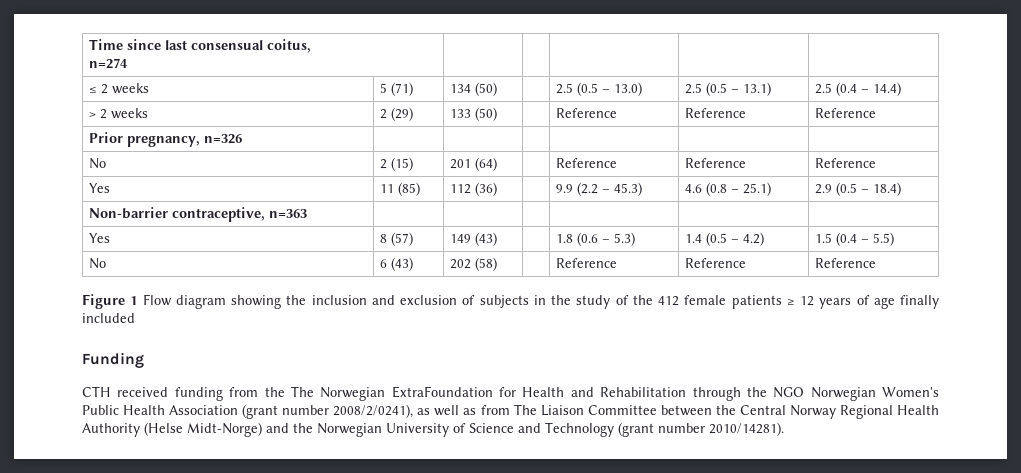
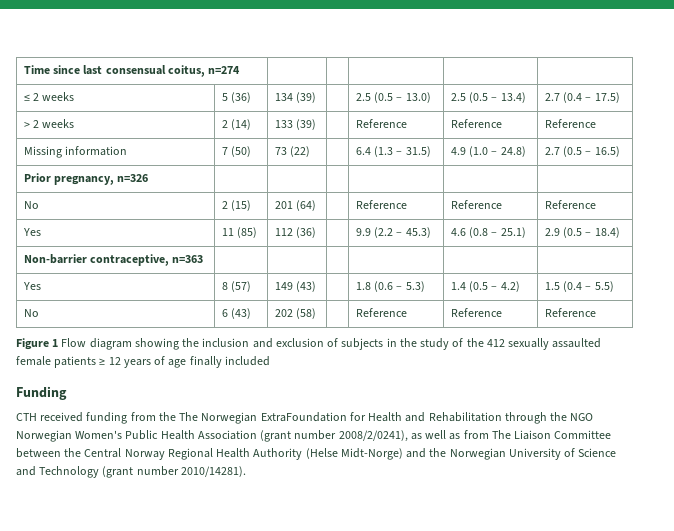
(312, 46) // -> (205, 71) none
[391,82,414,96] (71) -> [231,92,252,103] (36)
[475,82,498,96] (50) -> [296,92,317,103] (39)
[743,82,772,96] [815,82,902,96] 13.1) | 2.5 (0.4 – 14.4) -> [500,92,526,103] [544,92,620,103] 13.4) | 2.7 (0.4 – 17.5)
[391,107,414,121] (29) -> [231,119,252,130] (14)
[475,107,498,121] [556,108,618,118] [685,108,747,118] [815,108,877,118] (50) | | Reference | Reference | Reference -> [296,119,317,130] [355,119,407,128] [450,119,502,128] [544,119,596,128] [23,146,128,158] [221,146,252,157] [274,146,311,157] [355,146,431,157] [450,146,526,157] [544,146,620,157] (39) | | Reference | Reference | Reference // Missing information | 7 (50) | 73 (22) | | 6.4 (1.3 – 31.5) | 4.9 (1.0 – 24.8) | 2.7 (0.5 – 16.5)
(679, 301) none -> [508,338,602,350] sexually assaulted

####################

Reproduce only the lines above spanning from the line containing "[475,82,498,96] (50) -> [296,92,317,103] (39)" through the line containing "[391,107,414,121] (29) ->", word for word.

**SOLUTION:**
[475,82,498,96] (50) -> [296,92,317,103] (39)
[743,82,772,96] [815,82,902,96] 13.1) | 2.5 (0.4 – 14.4) -> [500,92,526,103] [544,92,620,103] 13.4) | 2.7 (0.4 – 17.5)
[391,107,414,121] (29) -> [231,119,252,130] (14)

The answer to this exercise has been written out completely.